1. Impressive Earnings Surprise Track Record

Amphenol has delivered positive earnings surprises in 8 of the past 10 quarters, with an average upside of 4.2% relative to consensus estimates. This consistency stems from disciplined cost management and a diversified end-market exposure, particularly in 5G infrastructure and automotive electronics. In the most recent quarter, gross margin expanded by 120 basis points year-over-year, driven by higher factory utilization in China and North America. Backlog stood at $3.5 billion at quarter end, up 18% over the prior year, setting the stage for another potential upside when the company reports later this month.
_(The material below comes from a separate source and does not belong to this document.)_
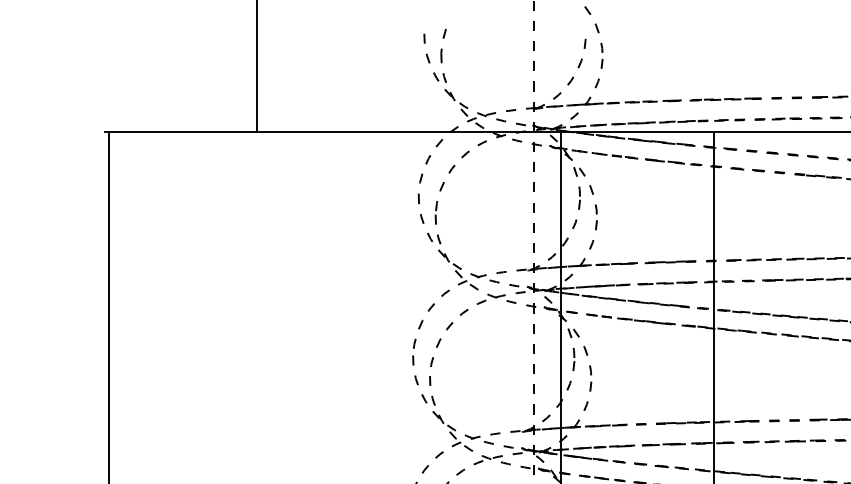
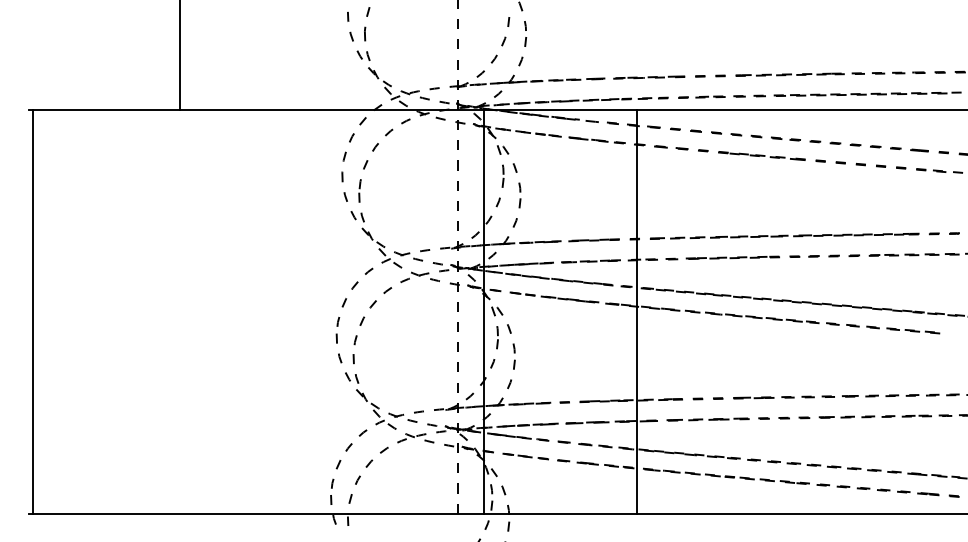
line: (668, 142) -> (592, 120), removed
2. Strong Long-Term Growth Profile Supported by Zacks Style Scores

Zacks Premium assigns Amphenol an 'A' rating across Value, Growth and Momentum style scores, reflecting low forward valuation multiples relative to peers, a three-year EPS compound annual growth rate of 15%, and positive price trends over the past six months. Revenue has grown at a 10% CAGR over the last five years, underpinned by secular adoption of fiber-optic networks and electrification in automotive platforms. Management’s long-term target calls for mid-teens top-line growth and operating margin expansion of 25–50 basis points per year, driven by ongoing mix shifts toward higher-value products and disciplined capital allocation.